### Exercise data
──────────

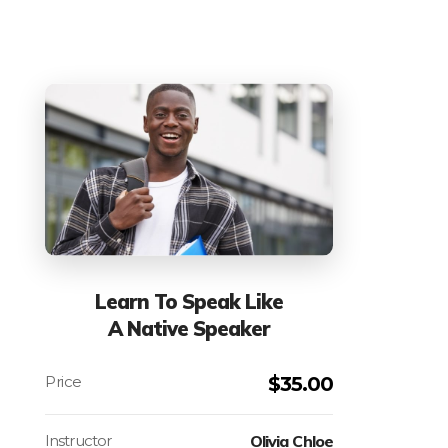
Learn To Speak Like
A Native Speaker
$
35.00
Instructor
Olivia Chloe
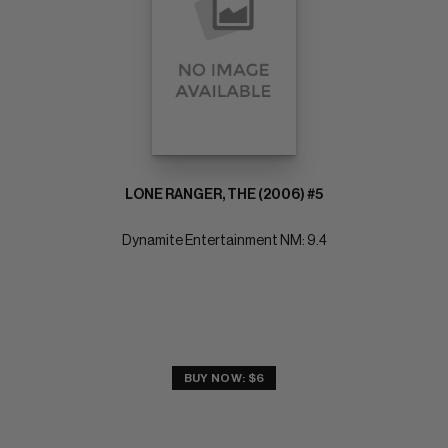
LONE RANGER, THE (2006) #5
Dynamite Entertainment NM: 9.4
BUY NOW: $6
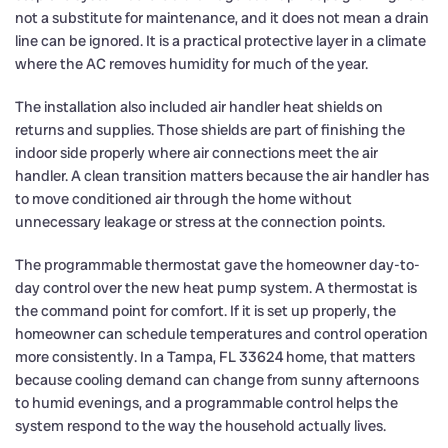
not a substitute for maintenance, and it does not mean a drain
line can be ignored. It is a practical protective layer in a climate
where the AC removes humidity for much of the year.
The installation also included air handler heat shields on
returns and supplies. Those shields are part of finishing the
indoor side properly where air connections meet the air
handler. A clean transition matters because the air handler has
to move conditioned air through the home without
unnecessary leakage or stress at the connection points.
The programmable thermostat gave the homeowner day-to-
day control over the new heat pump system. A thermostat is
the command point for comfort. If it is set up properly, the
homeowner can schedule temperatures and control operation
more consistently. In a Tampa, FL 33624 home, that matters
because cooling demand can change from sunny afternoons
to humid evenings, and a programmable control helps the
system respond to the way the household actually lives.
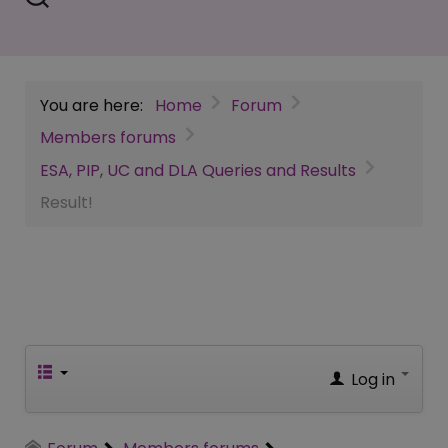
You are here:
Home
Forum
Members forums
ESA, PIP, UC and DLA Queries and Results
Result!
Log in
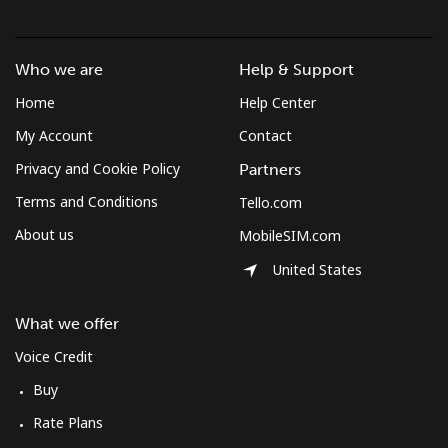
Who we are
Help & Support
Home
Help Center
My Account
Contact
Privacy and Cookie Policy
Partners
Terms and Conditions
Tello.com
About us
MobileSIM.com
United States
What we offer
Voice Credit
Buy
Rate Plans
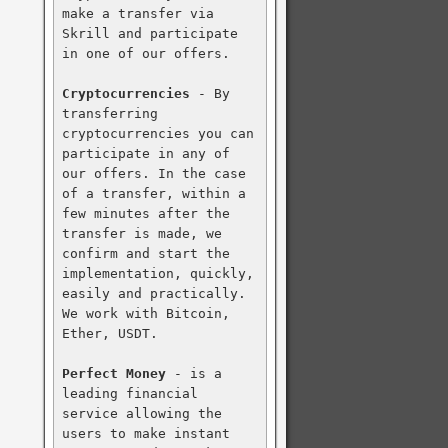
make a transfer via 
Skrill and participate 
in one of our offers.

Cryptocurrencies
 - By 
transferring 
cryptocurrencies you can 
participate in any of 
our offers. In the case 
of a transfer, within a 
few minutes after the 
transfer is made, we 
confirm and start the 
implementation, quickly, 
easily and practically. 
We work with Bitcoin, 
Ether, USDT.

Perfect Money
 - is a 
leading financial 
service allowing the 
users to make instant 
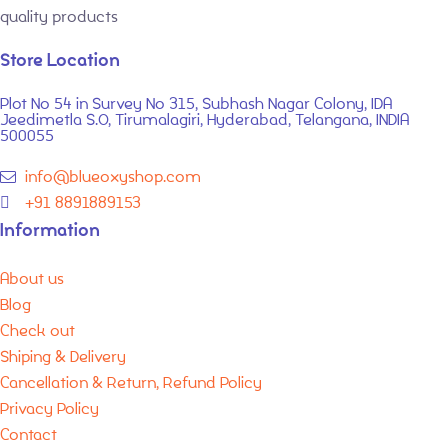
quality products
Store Location
Plot No 54 in Survey No 315, Subhash Nagar Colony, IDA
Jeedimetla S.O, Tirumalagiri, Hyderabad, Telangana, INDIA
500055
info@blueoxyshop.com
+91 8891889153
Information
About us
Blog
Check out
Shiping & Delivery
Cancellation & Return, Refund Policy
Privacy Policy
Contact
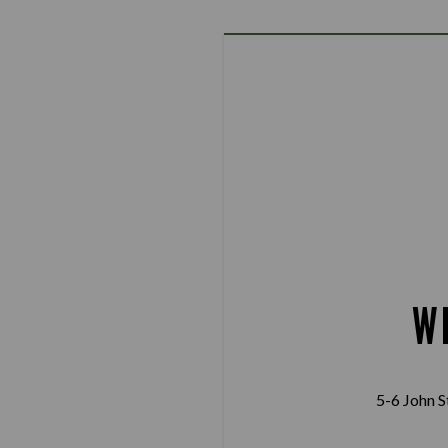
W
5-6 John S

──────────

### Instructions to follow
Reproduce, word for word and line by line, the text read from every one of the rows above. Leave the pictures out of your answer.

### Response to this task
Learn To Speak Like
A Native Speaker
$
35.00
Instructor
Olivia Chloe
LONE RANGER, THE (2006) #5
Dynamite Entertainment NM: 9.4
BUY NOW: $6
not a substitute for maintenance, and it does not mean a drain
line can be ignored. It is a practical protective layer in a climate
where the AC removes humidity for much of the year.
The installation also included air handler heat shields on
returns and supplies. Those shields are part of finishing the
indoor side properly where air connections meet the air
handler. A clean transition matters because the air handler has
to move conditioned air through the home without
unnecessary leakage or stress at the connection points.
The programmable thermostat gave the homeowner day-to-
day control over the new heat pump system. A thermostat is
the command point for comfort. If it is set up properly, the
homeowner can schedule temperatures and control operation
more consistently. In a Tampa, FL 33624 home, that matters
because cooling demand can change from sunny afternoons
to humid evenings, and a programmable control helps the
system respond to the way the household actually lives.
You are here:
Home
Forum
Members forums
ESA, PIP, UC and DLA Queries and Results
Result!
Log in
Who we are
Help & Support
Home
Help Center
My Account
Contact
Privacy and Cookie Policy
Partners
Terms and Conditions
Tello.com
About us
MobileSIM.com
United States
What we offer
Voice Credit
Buy
Rate Plans
make a transfer via 
Skrill and participate 
in one of our offers.

Cryptocurrencies
 - By 
transferring 
cryptocurrencies you can 
participate in any of 
our offers. In the case 
of a transfer, within a 
few minutes after the 
transfer is made, we 
confirm and start the 
implementation, quickly, 
easily and practically. 
We work with Bitcoin, 
Ether, USDT.

Perfect Money
 - is a 
leading financial 
service allowing the 
users to make instant 
quality products
Store Location
Plot No 54 in Survey No 315, Subhash Nagar Colony, IDA
Jeedimetla S.O, Tirumalagiri, Hyderabad, Telangana, INDIA
500055
info@blueoxyshop.com
+91 8891889153
Information
About us
Blog
Check out
Shiping & Delivery
Cancellation & Return, Refund Policy
Privacy Policy
Contact
W
5-6 John S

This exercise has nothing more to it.